Challenges we ran into
Despite carefully selecting our data to create our model, we did include some assumptions. To start, we assumed that no future travel bans from China given current political climate, which could greatly affect future tourism from China along with the coronavirus.
Also, we assumed that the coronavirus does not turn into a pandemic (controlled by about the same time SARS was). Further, we suspected that United States’ tourism was still rebounding from the 9/11 attacks before the SARS outbreak where tourism in general decreased by 50%.
Lastly, we assumed that uncertainties from other countries and the global political climate will not have an effect on tourism from China to the United States .
Accomplishments that we're proud of
Before Saturday morning, only 2 out of 4 had met before. Out of our four team members, two are sophomores at Brown, one is a junior at Brown, and our final member is a master’s student at UCSD. Moreover, all of us are studying different fields: data science, machine learning, applied math, graphics, cyber security, and political science.
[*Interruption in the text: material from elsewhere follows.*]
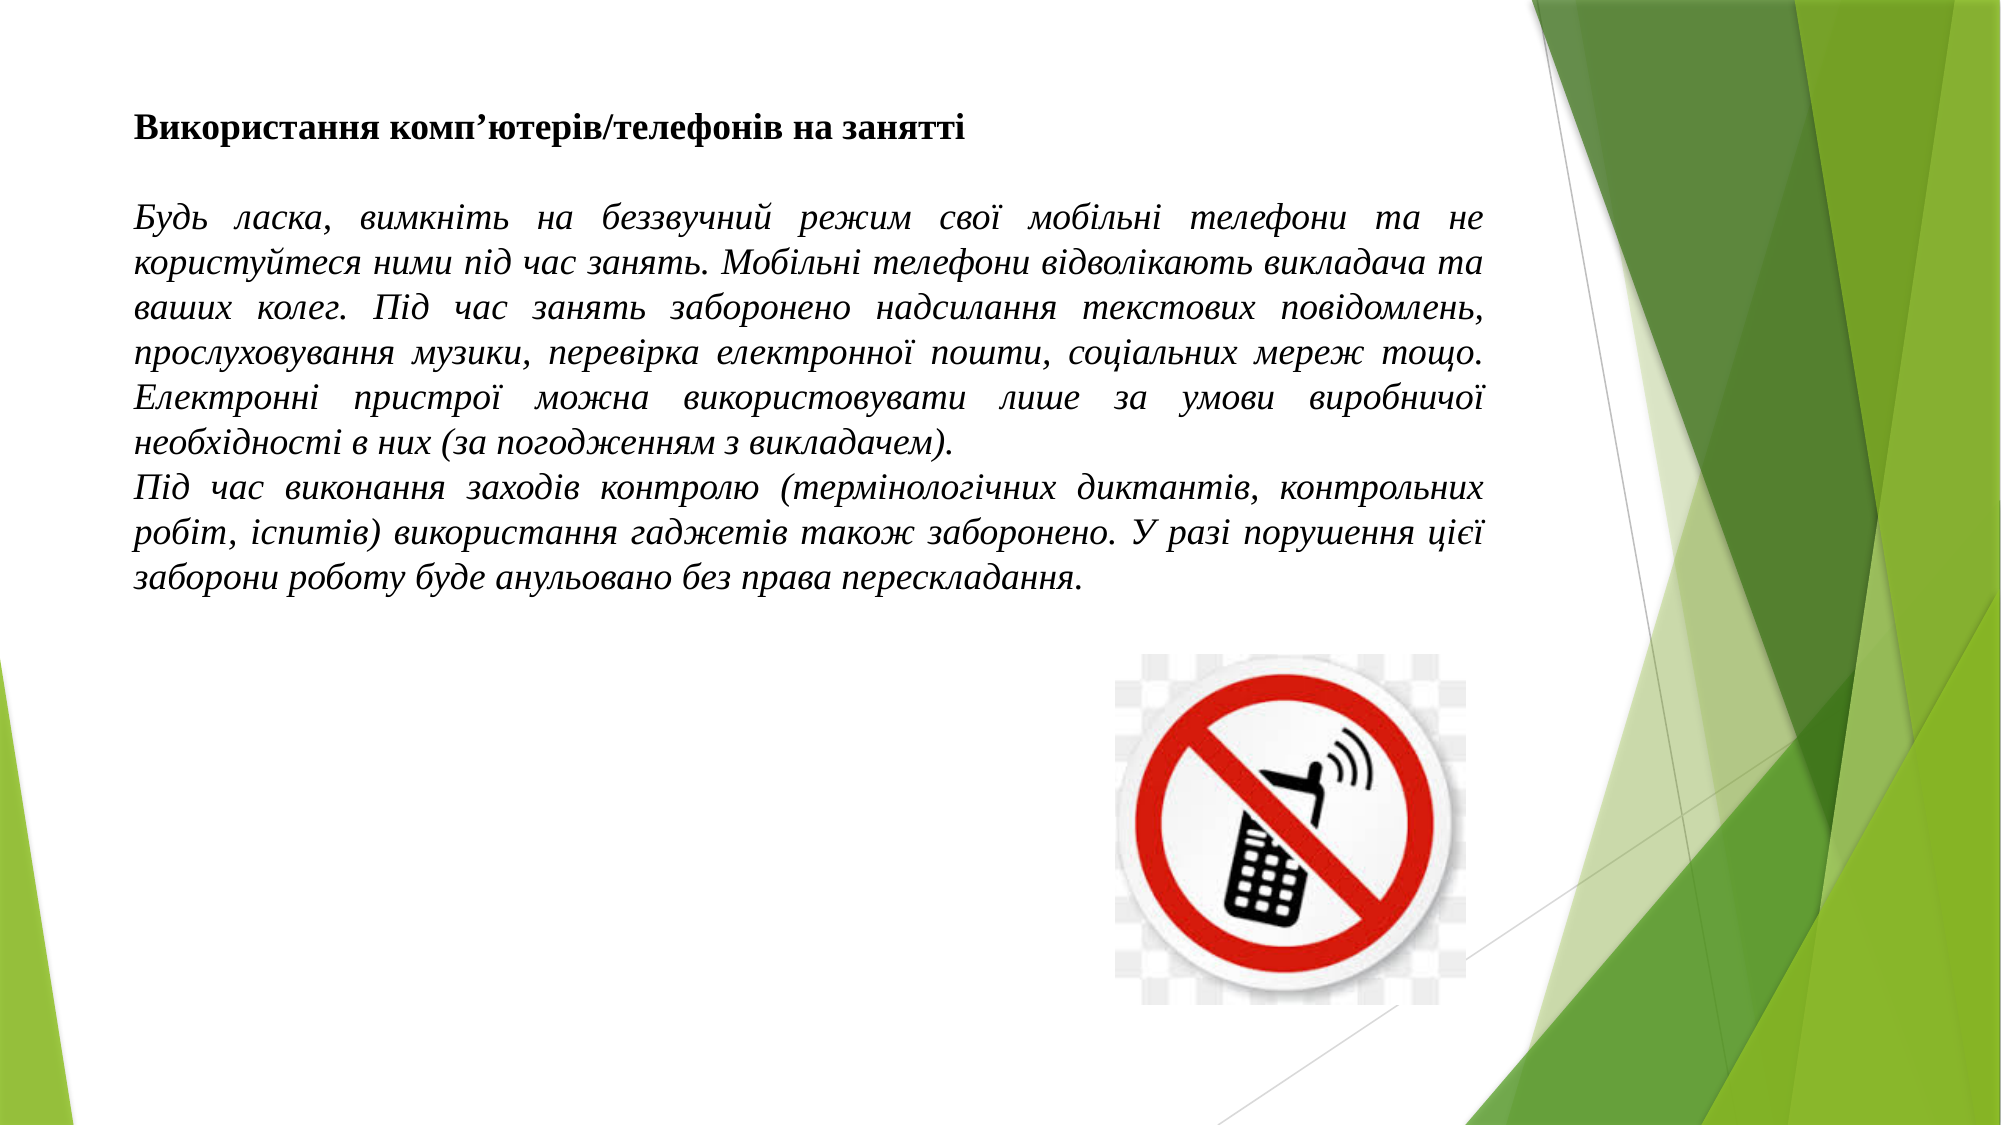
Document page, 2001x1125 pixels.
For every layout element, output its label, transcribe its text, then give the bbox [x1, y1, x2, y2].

picture [1114, 654, 1466, 1006]
text_box Використання комп’ютерів/телефонів на занятті Будь ласка, вимкніть на беззвучний режим свої мобільні телефони та не користуйтеся ними під час занять. Мобільні телефони відволікають викладача та ваших колег. Під час занять заборонено надсилання текстових повідомлень, прослуховування музики, перевірка електронної пошти, соціальних мереж тощо. Електронні пристрої можна використовувати лише за умови виробничої необхідності в них (за погодженням з викладачем). Під час виконання заходів контролю (термінологічних диктантів, контрольних робіт, іспитів) використання гаджетів також заборонено. У разі порушення цієї заборони роботу буде анульовано без права перескладання. [119, 94, 1500, 649]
As such, we all applied a plethora of skills to come up with our research question and create the visualizations and model.
What we learned
We learned how to use ARIMA models, wrote in R, and learned how to choose the best visualizations.
What's next for Predicting Stability after COVID-19
After this, we hope to find more datasets to gain insight into specific market share sectors that Chinese tourists contribute to. The change in these sectors of the economy may be helpful to investors in making their decisions in the future.